**** Excerpted text

[c-nsp] slow convergence for full bgp table on a Cisco7613/SUP720-3BXL

Tue Mar 13 14:12:24 EST 2007

We have noticed peers which have many bestpath prefixes into the FIB 
take a LONG time to converge after reset, but when they have few 
bestpaths, it converges rapidly.  Most time is spent in BGP and CEF 
processes.  I assume this is due to the router computing the bestpath 
for what its learned so far, then doing it again, and again, etc.  I 
thought BGP read-only mode was supposed to help, but I can't find much 
on it.

Thanks
Chris

Rodney Dunn wrote:
> Get a sniffer trace when you clear the session.
> 
> It's a very hard problem to debug without extensive work because
> it could be in so many places.
> 
> You could run a debug ip packet against an ACL for the peers to
> match up with the sniffer trace. That would eliminate CoPP if you
> see all the packets in the debug that are in the trace.
> 
> Or span the port going to the RP and compare to the trace (I forgot
> how to do that).
> 
> On Tue, Mar 13, 2007 at 07:41:17PM +0200, Emanuel Popa wrote:
>> We can clear the bgp session only tomorrow morning when traffic level
>> is pretty low. This means 14 hours from now. We will monitor SPD drops
>> in the morning but i don't think we are going to notice anything
>> interesting.
>>
>> Regarding tcp stats, do you mean:
>>
>> br01.frankfurt#sh tcp stat
>> Rcvd: 71476208 Total, 2530 no port
>>       385 checksum error, 18 bad offset, 0 too short
>>       44865801 packets (1625121834 bytes) in sequence
>>       1113216 dup packets (38655517 bytes)
>>       982 partially dup packets (341189 bytes)
>>       153829 out-of-order packets (131849235 bytes)
>>       2 packets (1882 bytes) with data after window
>>       145 packets after close
>>       1 window probe packets, 73202 window update packets
>>       3955 dup ack packets, 0 ack packets with unsend data
>>       24945059 ack packets (1360941754 bytes)
>> Sent: 71782281 Total, 1 urgent packets
>>       2023467 control packets (including 1014567 retransmitted)
>>       25824879 data packets (1360984359 bytes)
>>       287631 data packets (19095511 bytes) retransmitted
>>       244 data packets (93857 bytes) fastretransmitted
>>       43188396 ack only packets (38453293 delayed)
>>       7 window probe packets, 457732 window update packets
>> 337116 Connections initiated, 4909 connections accepted, 3852
>> connections established
>> 342321 Connections closed (including 946 dropped, 336762 embryonic dropped)

********
**** Material provided

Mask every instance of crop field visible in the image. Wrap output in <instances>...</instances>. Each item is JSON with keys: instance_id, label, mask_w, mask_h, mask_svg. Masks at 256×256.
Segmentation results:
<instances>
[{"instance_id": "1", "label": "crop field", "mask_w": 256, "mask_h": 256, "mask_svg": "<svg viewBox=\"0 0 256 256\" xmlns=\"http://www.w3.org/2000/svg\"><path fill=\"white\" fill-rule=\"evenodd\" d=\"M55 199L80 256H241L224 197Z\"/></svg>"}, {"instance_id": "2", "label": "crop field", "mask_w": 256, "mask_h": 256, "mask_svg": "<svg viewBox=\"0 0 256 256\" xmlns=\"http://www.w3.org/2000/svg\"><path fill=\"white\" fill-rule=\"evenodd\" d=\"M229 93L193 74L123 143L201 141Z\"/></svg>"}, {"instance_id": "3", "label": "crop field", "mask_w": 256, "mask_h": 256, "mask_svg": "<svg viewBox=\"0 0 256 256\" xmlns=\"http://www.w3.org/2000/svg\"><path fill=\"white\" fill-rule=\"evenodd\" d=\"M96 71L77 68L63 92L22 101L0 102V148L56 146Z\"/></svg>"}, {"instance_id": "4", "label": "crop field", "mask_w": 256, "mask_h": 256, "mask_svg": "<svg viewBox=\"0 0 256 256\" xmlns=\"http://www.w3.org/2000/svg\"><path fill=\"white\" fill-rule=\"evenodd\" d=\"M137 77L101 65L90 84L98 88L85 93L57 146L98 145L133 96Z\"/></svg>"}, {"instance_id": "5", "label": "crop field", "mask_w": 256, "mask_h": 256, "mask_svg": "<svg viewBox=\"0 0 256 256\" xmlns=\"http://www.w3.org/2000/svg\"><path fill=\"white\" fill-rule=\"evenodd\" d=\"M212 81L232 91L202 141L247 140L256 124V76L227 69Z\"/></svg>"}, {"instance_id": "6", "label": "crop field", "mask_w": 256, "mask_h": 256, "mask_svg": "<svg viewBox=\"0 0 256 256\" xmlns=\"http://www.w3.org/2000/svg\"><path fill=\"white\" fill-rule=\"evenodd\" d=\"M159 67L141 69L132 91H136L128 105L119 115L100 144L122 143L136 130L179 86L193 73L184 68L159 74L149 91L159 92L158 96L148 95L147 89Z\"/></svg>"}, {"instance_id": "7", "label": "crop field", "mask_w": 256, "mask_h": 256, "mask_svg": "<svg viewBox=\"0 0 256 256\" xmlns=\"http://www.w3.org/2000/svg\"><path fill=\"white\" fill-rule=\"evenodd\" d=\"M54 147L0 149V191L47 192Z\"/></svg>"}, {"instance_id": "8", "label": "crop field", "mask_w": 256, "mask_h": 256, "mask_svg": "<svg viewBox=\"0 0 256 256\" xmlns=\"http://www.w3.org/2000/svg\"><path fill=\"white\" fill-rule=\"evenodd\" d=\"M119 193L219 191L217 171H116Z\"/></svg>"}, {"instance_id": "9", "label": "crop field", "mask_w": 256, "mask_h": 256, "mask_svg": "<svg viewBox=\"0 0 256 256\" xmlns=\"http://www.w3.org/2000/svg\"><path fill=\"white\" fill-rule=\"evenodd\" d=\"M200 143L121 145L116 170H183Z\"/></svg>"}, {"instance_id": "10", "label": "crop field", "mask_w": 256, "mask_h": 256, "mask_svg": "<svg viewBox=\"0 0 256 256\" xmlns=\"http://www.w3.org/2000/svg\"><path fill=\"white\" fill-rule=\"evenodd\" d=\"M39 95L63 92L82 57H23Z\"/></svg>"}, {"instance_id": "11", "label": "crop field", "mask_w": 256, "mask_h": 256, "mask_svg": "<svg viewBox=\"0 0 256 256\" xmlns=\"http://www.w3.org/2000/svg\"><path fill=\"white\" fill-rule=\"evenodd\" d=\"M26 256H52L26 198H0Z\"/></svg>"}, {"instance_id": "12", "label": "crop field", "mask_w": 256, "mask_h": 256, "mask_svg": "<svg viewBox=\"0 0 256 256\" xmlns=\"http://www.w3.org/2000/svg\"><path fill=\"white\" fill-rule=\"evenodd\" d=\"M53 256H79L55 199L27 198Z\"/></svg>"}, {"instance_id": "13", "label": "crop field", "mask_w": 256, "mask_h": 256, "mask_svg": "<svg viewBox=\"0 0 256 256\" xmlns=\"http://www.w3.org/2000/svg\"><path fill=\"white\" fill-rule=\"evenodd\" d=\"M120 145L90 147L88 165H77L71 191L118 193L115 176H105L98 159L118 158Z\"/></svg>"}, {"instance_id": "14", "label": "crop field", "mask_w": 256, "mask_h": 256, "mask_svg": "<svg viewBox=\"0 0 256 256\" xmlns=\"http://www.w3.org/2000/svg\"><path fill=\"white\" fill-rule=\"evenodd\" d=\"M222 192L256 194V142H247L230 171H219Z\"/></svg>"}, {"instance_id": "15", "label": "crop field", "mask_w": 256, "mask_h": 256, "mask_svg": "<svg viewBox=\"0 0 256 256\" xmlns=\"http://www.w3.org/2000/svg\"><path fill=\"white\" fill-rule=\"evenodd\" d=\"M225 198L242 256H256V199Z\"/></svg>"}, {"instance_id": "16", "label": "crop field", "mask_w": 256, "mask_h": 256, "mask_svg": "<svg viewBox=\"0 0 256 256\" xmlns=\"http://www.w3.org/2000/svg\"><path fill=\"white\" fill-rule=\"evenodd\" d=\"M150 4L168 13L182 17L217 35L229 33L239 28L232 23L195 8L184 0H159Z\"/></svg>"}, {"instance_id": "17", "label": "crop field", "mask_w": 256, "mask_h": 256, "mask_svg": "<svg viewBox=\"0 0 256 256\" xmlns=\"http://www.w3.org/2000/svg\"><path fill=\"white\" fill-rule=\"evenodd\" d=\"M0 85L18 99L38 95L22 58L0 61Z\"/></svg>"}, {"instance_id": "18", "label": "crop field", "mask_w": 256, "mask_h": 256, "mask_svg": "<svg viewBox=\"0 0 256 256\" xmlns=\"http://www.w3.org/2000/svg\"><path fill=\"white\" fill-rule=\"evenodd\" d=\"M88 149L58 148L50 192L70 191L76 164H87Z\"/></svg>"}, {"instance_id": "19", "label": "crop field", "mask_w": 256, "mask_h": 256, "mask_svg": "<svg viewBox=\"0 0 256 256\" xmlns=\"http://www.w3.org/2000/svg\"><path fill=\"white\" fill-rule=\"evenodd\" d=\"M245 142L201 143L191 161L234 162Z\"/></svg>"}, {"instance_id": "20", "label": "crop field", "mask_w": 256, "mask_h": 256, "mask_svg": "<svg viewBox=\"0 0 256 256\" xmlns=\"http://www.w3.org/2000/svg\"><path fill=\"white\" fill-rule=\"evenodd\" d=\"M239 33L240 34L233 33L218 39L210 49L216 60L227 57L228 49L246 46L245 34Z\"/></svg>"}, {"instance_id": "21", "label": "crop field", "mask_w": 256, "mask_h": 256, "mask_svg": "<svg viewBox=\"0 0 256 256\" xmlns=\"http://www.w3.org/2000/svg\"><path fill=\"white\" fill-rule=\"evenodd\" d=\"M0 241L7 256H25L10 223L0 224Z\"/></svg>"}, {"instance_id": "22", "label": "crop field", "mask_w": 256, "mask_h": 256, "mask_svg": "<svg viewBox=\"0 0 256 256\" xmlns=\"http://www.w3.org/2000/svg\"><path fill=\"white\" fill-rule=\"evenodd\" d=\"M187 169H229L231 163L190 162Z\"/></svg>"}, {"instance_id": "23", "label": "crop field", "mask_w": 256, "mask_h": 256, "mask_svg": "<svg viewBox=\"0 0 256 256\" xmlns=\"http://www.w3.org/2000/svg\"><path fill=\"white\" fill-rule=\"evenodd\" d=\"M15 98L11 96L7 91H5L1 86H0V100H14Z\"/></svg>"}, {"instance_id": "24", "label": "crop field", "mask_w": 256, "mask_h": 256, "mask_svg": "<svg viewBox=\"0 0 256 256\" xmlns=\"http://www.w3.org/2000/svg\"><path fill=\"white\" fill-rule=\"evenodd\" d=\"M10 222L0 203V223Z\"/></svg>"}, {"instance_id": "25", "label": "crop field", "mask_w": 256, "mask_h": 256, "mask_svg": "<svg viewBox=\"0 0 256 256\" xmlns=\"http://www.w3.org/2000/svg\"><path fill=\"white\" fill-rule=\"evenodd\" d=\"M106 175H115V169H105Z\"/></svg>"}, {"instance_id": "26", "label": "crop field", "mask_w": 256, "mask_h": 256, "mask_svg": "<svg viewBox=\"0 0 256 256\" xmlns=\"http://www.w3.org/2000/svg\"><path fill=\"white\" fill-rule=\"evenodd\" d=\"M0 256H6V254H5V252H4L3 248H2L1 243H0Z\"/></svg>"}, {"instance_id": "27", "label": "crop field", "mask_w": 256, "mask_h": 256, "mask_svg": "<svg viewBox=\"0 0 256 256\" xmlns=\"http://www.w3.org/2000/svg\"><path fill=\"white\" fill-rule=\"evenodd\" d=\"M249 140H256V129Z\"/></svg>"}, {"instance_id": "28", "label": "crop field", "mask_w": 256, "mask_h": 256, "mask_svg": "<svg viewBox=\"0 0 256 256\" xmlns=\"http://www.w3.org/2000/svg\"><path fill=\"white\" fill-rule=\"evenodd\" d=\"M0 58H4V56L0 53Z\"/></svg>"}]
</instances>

********

_Aim 1_.
Answer these from the BGP convergence thread, one line each:
(a) What router platform is named in the subject line?
(b) According to Chris, in which processes is most of the time spent?
(c) How many hours away is the planned BGP session clear, according to Emanuel Popa?
_Aim 2_. Return every line of the records that contains the string "instances", matching case.
The BGP convergence thread and the records are unrelated material.

_Full response 1_.
(a) Cisco7613/SUP720-3BXL
(b) BGP and CEF
(c) 14 hours

_Full response 2_.
Mask every instance of crop field visible in the image. Wrap output in <instances>...</instances>. Each item is JSON with keys: instance_id, label, mask_w, mask_h, mask_svg. Masks at 256×256.
<instances>
</instances>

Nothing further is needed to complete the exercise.